_本文抜粋_
=-=-=-=-=
国立大学法人・大学共同利用機関法人の平成18年度に係る業務の実績に関する評価について

平成19年10月5日
国立大学法人評価委員会
委員長 野依 良治

 国立大学法人評価委員会は、この度、国立大学法人及び大学共同利用機関法人(以下、「法人」)の平成18年度に係る業務の実績に関する評価(以下、「年度評価」)を行いました。
 今回の年度評価は、法人化後3回目の評価であり、中期目標期間の前半を終えた時点の評価となります。当委員会においては、各法人の教育研究の特性や法人運営の自主性・自律性に配慮しつつ、各法人の中期計画の平成18年度における実施状況について、総合的に評価を行いました。

 評価にあたっては、昨年度と同様、当委員会が平成16年10月に決定した「国立大学法人及び大学共同利用機関法人の各年度の終了時の評価に係る実施要領」(平成18年2月及び平成19年1月一部改正)に従い、各法人から提出された業務実績報告書を基に、平成18年度における各法人の中期計画の進捗状況について、法人側の自己評価や年度計画の設定の妥当性も含めて検証しました。その際、財務諸表等も活用するほか、法人として最小限取り組むべき事項を各法人共通の観点として取り上げています。
=-=-=-=-=
_データ抜粋_

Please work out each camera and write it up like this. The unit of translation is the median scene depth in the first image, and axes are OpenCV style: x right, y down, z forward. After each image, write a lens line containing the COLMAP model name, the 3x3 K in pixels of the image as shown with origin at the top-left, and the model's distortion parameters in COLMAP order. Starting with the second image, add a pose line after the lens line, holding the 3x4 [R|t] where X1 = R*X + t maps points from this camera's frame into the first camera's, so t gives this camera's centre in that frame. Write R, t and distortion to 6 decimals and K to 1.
=-=-=-=-=
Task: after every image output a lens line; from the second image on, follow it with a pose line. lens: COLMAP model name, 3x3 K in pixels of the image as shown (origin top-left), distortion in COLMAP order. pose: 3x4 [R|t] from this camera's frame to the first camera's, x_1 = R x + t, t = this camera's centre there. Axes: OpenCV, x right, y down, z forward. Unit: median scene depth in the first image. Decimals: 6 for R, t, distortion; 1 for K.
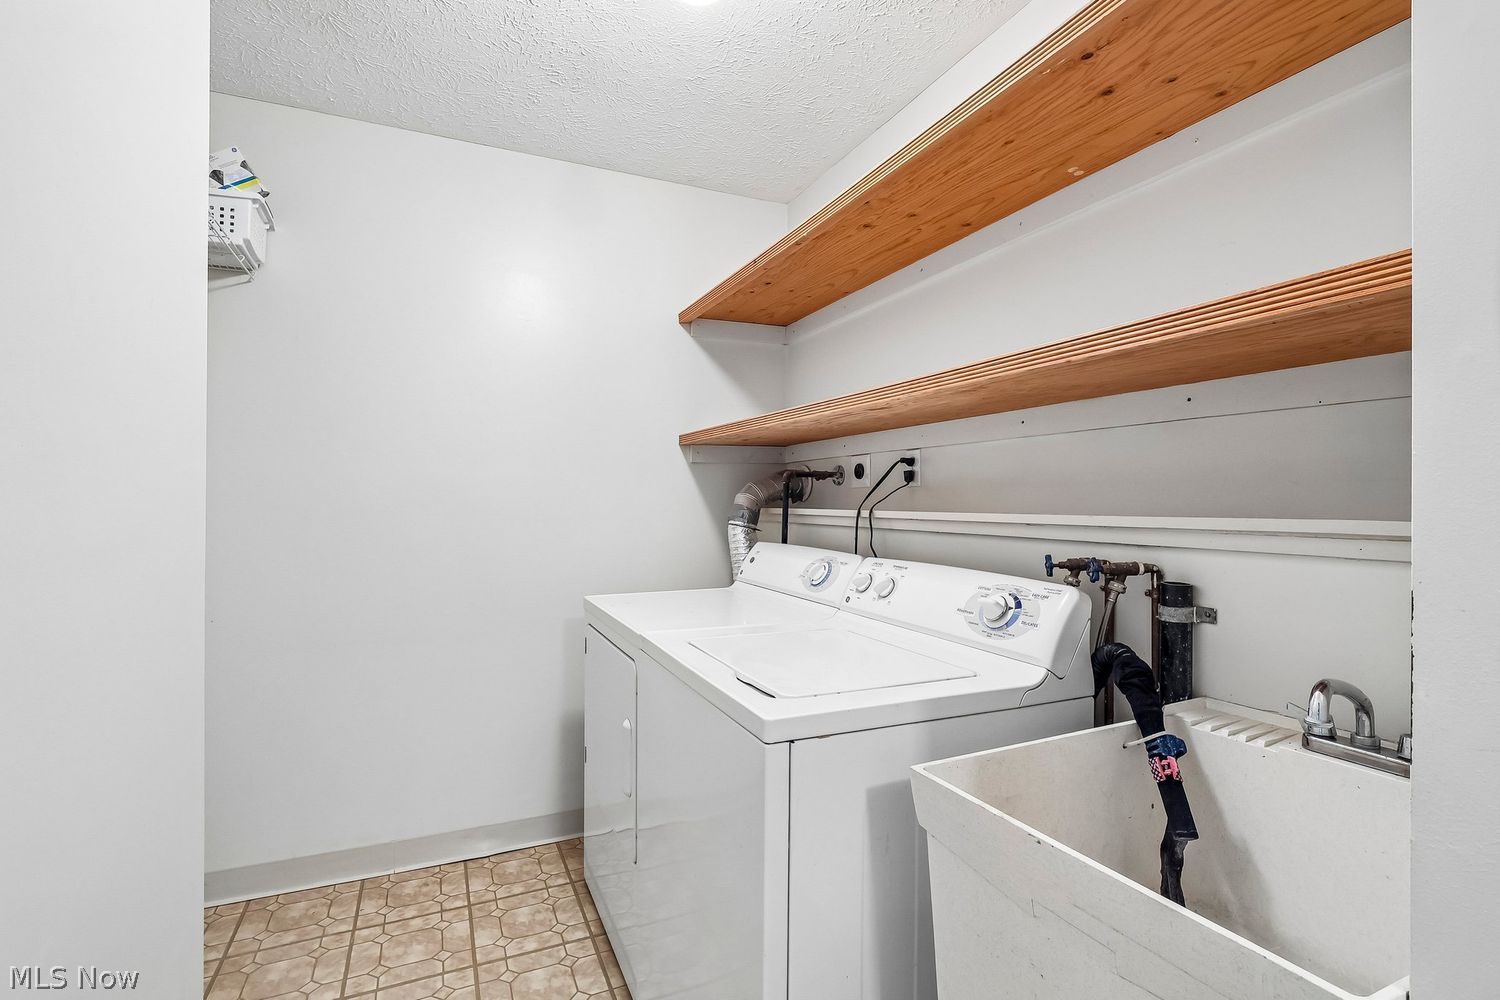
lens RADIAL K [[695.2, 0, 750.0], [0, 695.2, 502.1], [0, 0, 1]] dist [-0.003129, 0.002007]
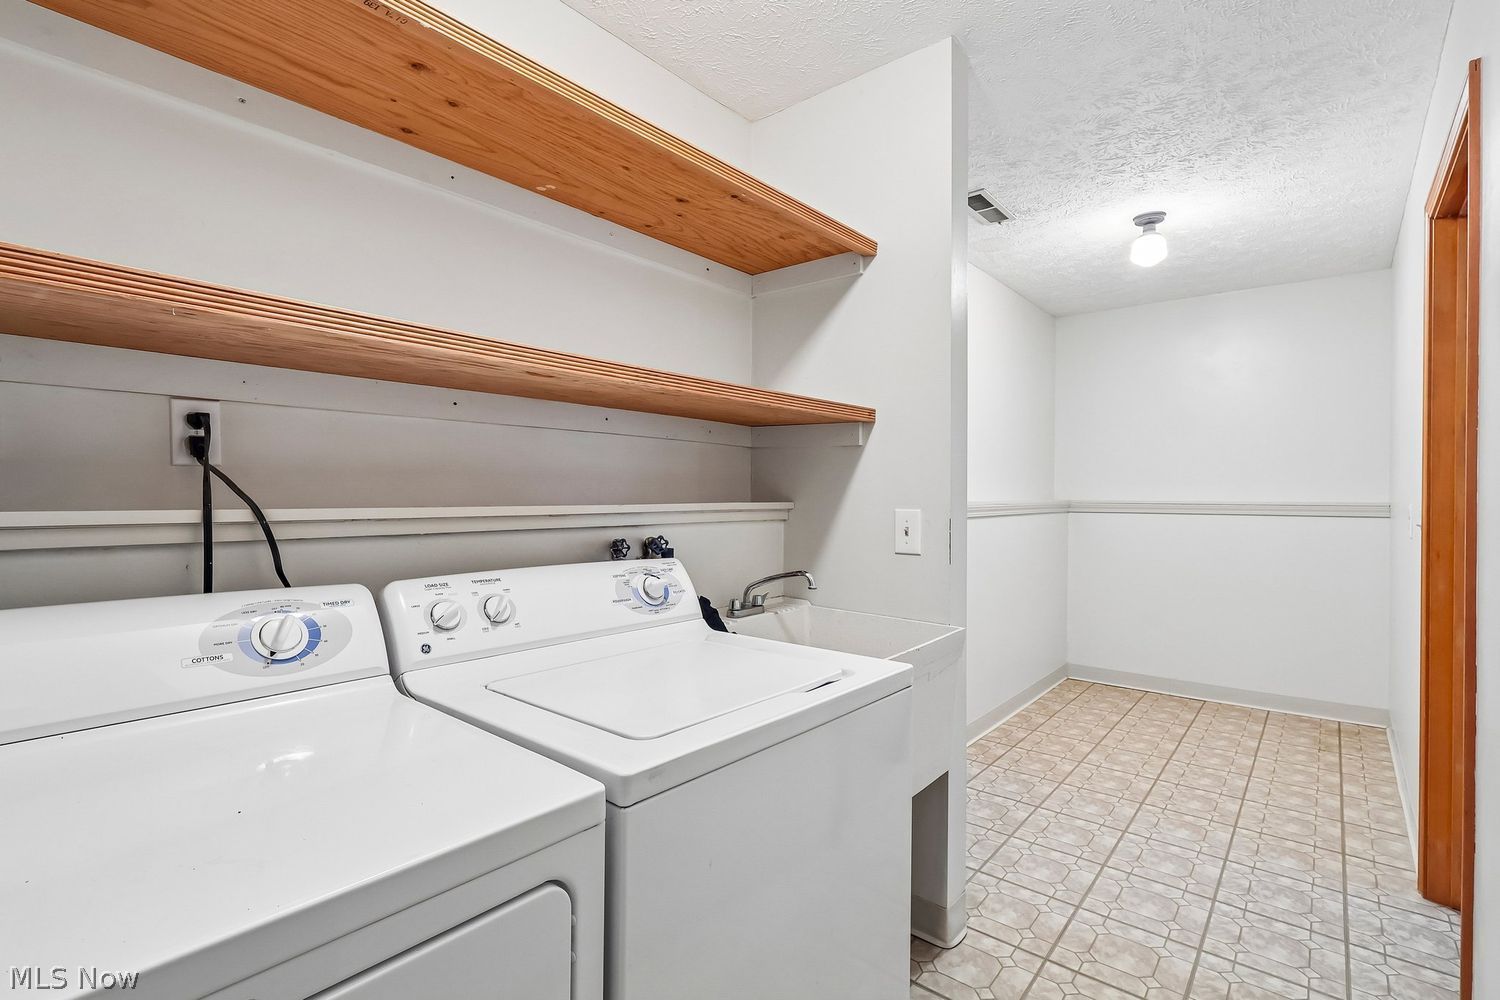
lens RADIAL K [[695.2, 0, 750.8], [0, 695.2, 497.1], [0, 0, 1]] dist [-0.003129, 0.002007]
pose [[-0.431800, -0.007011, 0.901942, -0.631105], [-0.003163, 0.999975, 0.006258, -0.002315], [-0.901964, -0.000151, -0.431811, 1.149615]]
=-=-=-=-=
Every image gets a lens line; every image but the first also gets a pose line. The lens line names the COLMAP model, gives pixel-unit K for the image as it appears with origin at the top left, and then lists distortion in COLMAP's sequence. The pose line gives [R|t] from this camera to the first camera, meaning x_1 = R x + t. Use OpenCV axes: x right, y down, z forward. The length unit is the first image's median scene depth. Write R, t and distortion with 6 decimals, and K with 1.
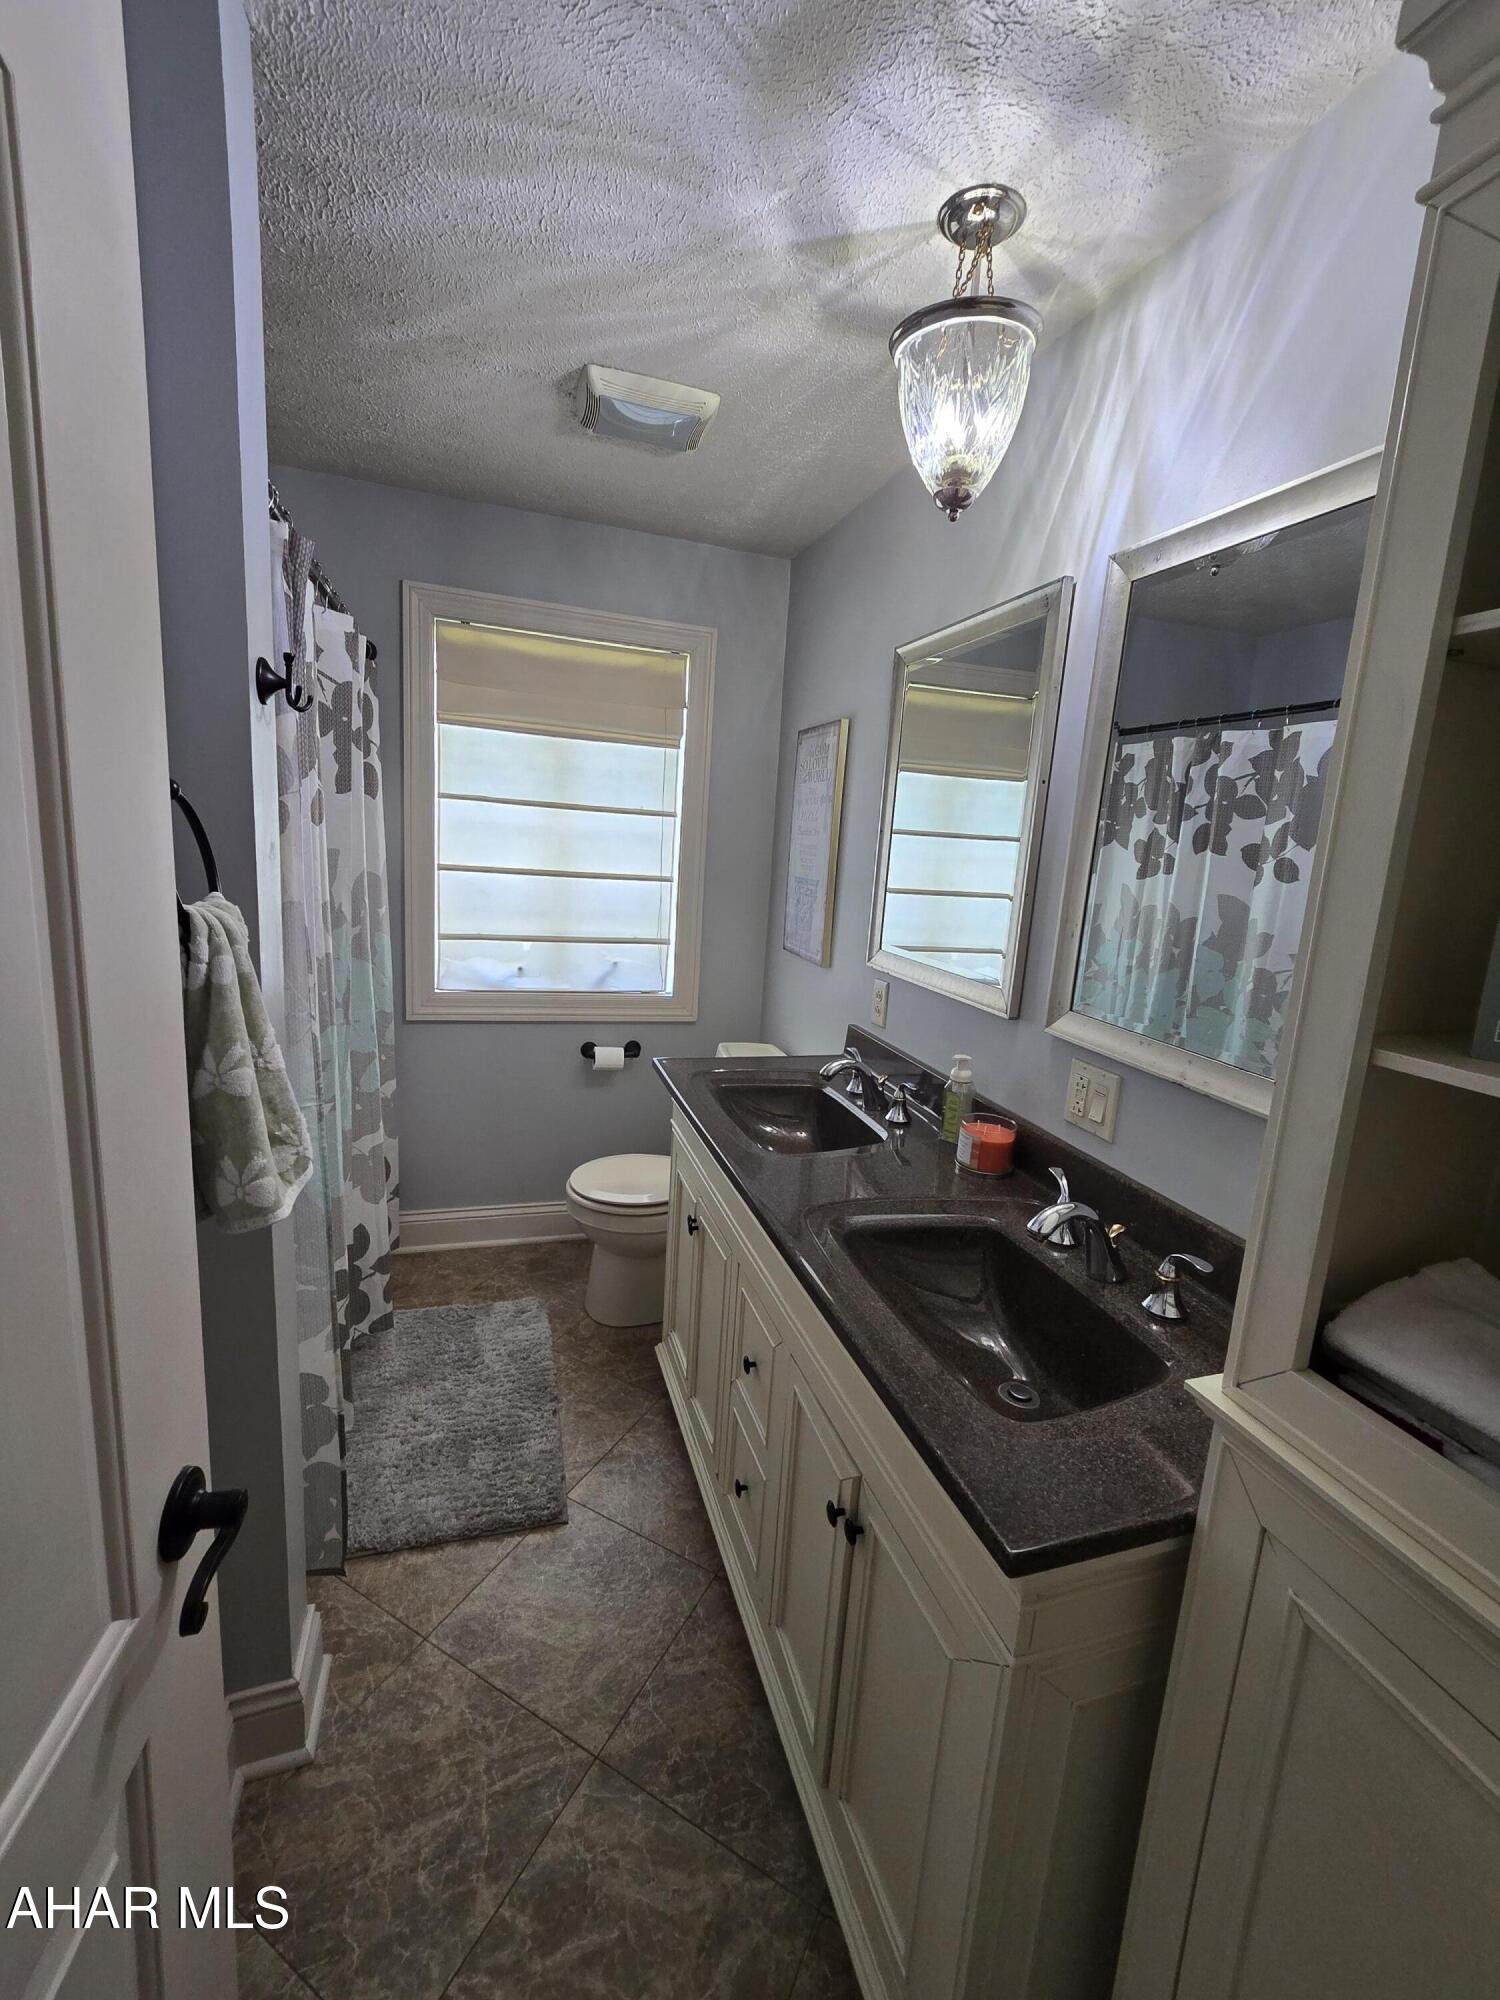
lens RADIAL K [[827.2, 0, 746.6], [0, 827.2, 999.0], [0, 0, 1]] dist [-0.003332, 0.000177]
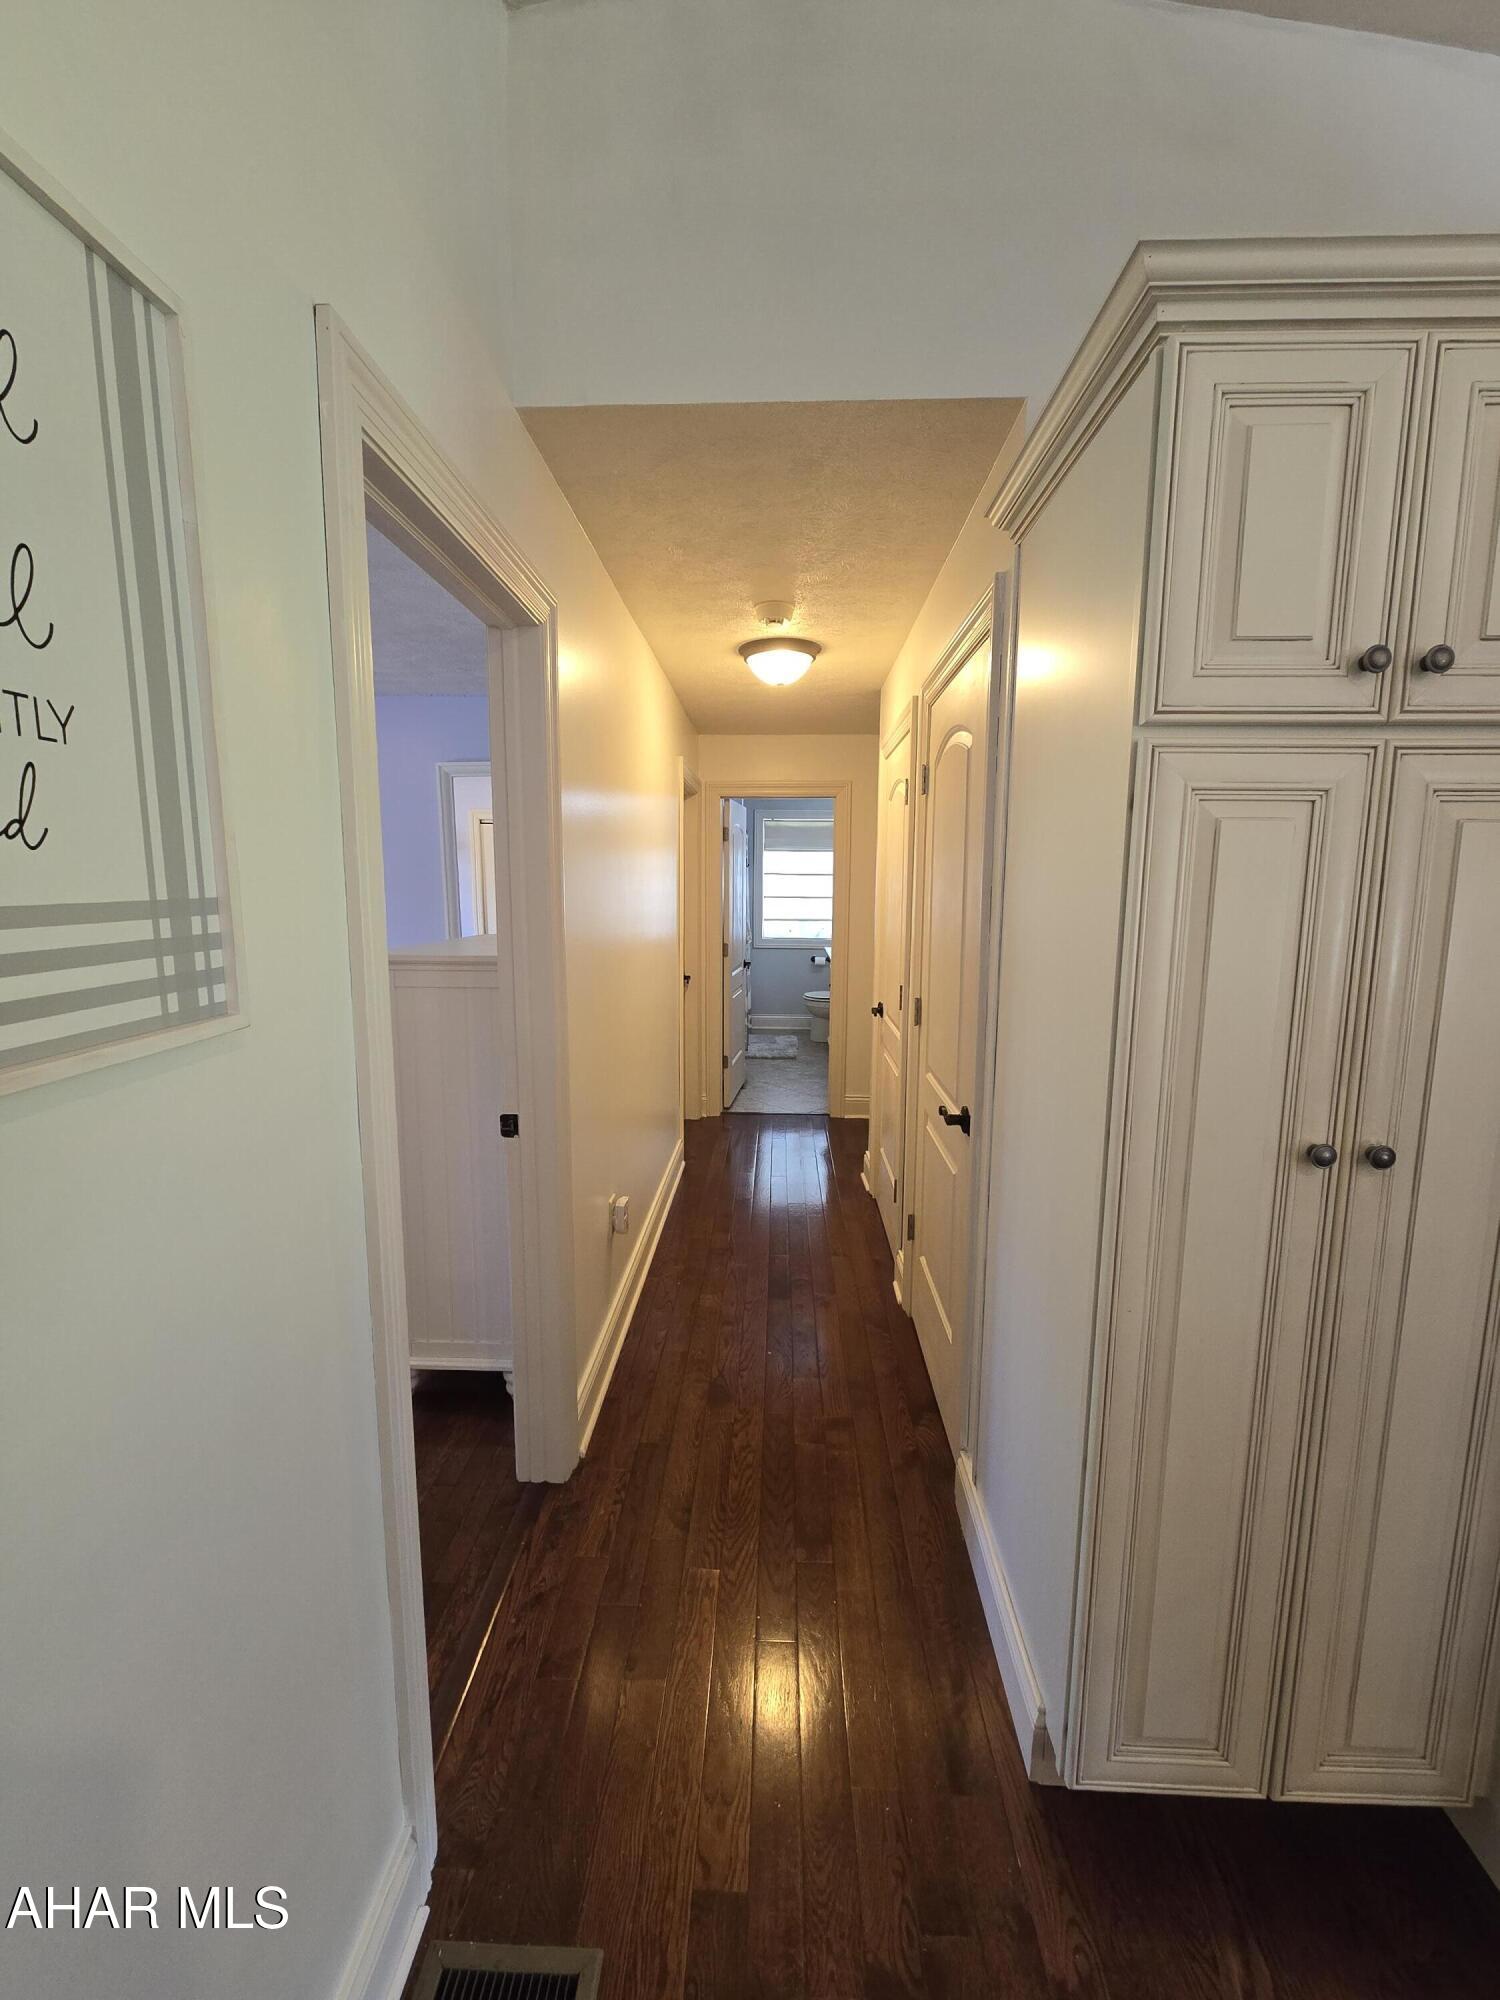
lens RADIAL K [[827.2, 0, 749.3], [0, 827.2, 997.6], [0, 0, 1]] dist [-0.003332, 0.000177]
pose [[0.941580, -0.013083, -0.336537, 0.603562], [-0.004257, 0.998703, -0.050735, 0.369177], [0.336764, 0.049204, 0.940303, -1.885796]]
=-=-=-=-=
_課題の指示_
上にある、国立大学法人の平成18年度業務実績評価についての文書を、最後の文の後から書き継いでください。

_解答_
 なお、評価結果は、あくまでも各法人が設定した中期計画に対するものであり、法人間を相対比較するものではないことを引き続き強調しておきます。

 当委員会としては、昨年度と同様、各法人における業務運営や財務内容の改善・充実等の取組を中心に、特筆すべき取組については積極的に評価を行い、課題を有する事項については、次年度以降改善すべき点として指摘しました。また、今回は、評価方法等の改善の観点から、附属病院に関する評価の充実等の改善・充実を図りました。国立大学法人評価の実施方法等については、これまで必要に応じて改善・充実を図ってきており、今後ともその努力をしていく所存です。

 さらに、昨年度と同様、当委員会として、各法人の中期計画の進捗状況に係る年度評価とは別に、法人化を契機とする改革に向けた取組の状況に関して、「国立大学法人・大学共同利用機関法人の改革推進状況(平成18年度)」を取りまとめておりますので、参考にしていただければと思います。

 平成18年度の状況については、いずれの法人においても、法人化を契機として導入された運営・経営体制が定着してきており、各法人が置かれた環境等に応じてそれぞれ必要な見直しを行いつつ、学長等のリーダーシップの下、法人化のメリットを活かした機動的・戦略的な法人運営に努力されていることを高く評価します。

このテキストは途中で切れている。